Try it →
Begin with the line containing "List each element's" and end with the last line of the data below; return those lines exactly, and only those.

Items listed in a dataset:
"""
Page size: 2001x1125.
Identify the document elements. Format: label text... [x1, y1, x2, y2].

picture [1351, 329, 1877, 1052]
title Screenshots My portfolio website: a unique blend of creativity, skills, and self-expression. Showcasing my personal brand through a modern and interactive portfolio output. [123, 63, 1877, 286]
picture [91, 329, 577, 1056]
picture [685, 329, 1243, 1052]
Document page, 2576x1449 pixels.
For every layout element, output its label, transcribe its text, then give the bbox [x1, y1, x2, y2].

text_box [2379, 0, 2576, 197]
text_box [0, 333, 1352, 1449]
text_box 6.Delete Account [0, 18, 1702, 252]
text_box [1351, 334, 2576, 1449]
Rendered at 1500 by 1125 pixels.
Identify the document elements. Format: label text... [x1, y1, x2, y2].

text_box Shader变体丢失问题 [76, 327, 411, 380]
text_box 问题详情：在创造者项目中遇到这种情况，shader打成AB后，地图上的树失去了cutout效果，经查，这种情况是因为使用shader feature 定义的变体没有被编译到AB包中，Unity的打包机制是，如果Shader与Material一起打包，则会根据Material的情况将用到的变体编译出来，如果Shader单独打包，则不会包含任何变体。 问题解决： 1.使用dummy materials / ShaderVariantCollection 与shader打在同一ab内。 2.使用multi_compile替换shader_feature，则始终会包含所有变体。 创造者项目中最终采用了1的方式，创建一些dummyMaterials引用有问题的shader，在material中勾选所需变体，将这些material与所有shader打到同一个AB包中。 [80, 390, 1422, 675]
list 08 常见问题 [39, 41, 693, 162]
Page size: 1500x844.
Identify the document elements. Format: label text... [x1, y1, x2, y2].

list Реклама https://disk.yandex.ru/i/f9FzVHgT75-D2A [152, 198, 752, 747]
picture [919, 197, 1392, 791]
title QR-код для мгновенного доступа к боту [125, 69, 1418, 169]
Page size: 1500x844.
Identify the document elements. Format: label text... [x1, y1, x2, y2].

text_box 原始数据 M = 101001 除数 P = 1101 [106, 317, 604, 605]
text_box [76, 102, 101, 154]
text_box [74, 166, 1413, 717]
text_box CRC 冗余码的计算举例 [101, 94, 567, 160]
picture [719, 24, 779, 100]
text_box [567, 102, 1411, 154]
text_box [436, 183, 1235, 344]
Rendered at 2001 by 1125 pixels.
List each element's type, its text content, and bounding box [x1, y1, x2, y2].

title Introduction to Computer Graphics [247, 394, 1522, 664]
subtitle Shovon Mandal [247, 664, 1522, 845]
"""
Answer for the task →
List each element's type, its text content, and bounding box [x1, y1, x2, y2].

title Introduction to Computer Graphics [247, 394, 1522, 664]
subtitle Shovon Mandal [247, 664, 1522, 845]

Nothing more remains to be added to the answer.